> **Textauszug**
□ □ □

Die Neugründung in dem „schweinchenrosa“ (so spricht der Volksmund) gestrichenen Gebäude, als „Stadtpalais“ von 1789 ältester Profanbau der Insel mit fast vergnüglicher Vergangenheit, hat in Werder nur ein Pendant. Gute Bedingungen also, mit der neuen Galerie auch neue Kunst der Metropole in die Stadt der Obstbauern zu bringen.
Ein Großformater von Joachim Peeck, einst „Junger Wilder“, lässt vor den sieben Stufen zum Hochparterre grüßen. Donald Duck im groben Malerstrich auf grünem Grund. Drinnen betonen ungestrichene, rohe Wände die Vorläufigkeit dieses Unterfangens in zwei Räumen. Sie passten gut zu dieser Kunst, meint Giesler, gut auch zu seinem Credo: „Wenn ich König bin, führe ich die Schlamperei in Deutschland ein.“
Mit jedem der neun ausgestellten Künstler pflegt der Pfeifenraucher guten Kontakt, mit Johannes Grützke etwa, Mitbegründer der „Schule der Neuen Prächtigkeit“, welche den „jungen Abstrakten“ in den Sechzigern unbedingt Paroli bieten wollte. Grützkes Bedürfnis, sich in den Sujets wiederzufinden, ist groß. Der emeritierte Professor (Nürnberg, Berlin) malt lebhaft, gegenständlich, manchmal etwas flächig, dafür montiert er gerne Großaufnahmen (des eigenen Hauptes beispielsweise) in seine temperamentvolle Bildwelt hinein. Na, prächtig. „Der Flaschenarm“ oder „den Absprung verhindern“ zeigt vieles von ihm.

□ □ □

> **Übungsaufgaben**
#1 Beantworten Sie anhand des Textauszugs über die Galerie diese Fragen:
(a) Aus welchem Jahr stammt das Gebäude?
(b) Wie viele Stufen führen zum Hochparterre?
(c) Wie viele Künstler werden ausgestellt?
#2 Zitieren Sie aus dem Textauszug über die Galerie wörtlich die Passage von „Die Neugründung in“ bis einschließlich „Obstbauern zu bringen.“.

> **Strukturierte Posenausgaben**
□ □ □

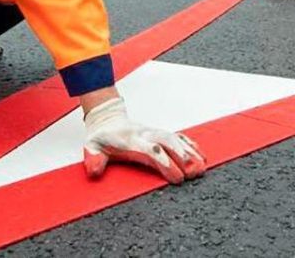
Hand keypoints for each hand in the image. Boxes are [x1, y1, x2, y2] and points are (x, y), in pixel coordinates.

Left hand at [82, 97, 205, 183]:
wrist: (107, 117)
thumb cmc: (102, 136)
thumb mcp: (92, 147)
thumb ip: (93, 159)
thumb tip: (94, 172)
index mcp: (131, 140)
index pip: (150, 151)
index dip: (165, 163)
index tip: (177, 176)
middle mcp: (146, 135)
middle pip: (168, 144)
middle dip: (183, 157)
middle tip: (195, 172)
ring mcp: (154, 133)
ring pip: (176, 140)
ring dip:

□ □ □

> **Ihre Antworten**
#1
(a) 1789
(b) Sieben
(c) Neun

#2
Die Neugründung in dem „schweinchenrosa“ (so spricht der Volksmund) gestrichenen Gebäude, als „Stadtpalais“ von 1789 ältester Profanbau der Insel mit fast vergnüglicher Vergangenheit, hat in Werder nur ein Pendant. Gute Bedingungen also, mit der neuen Galerie auch neue Kunst der Metropole in die Stadt der Obstbauern zu bringen.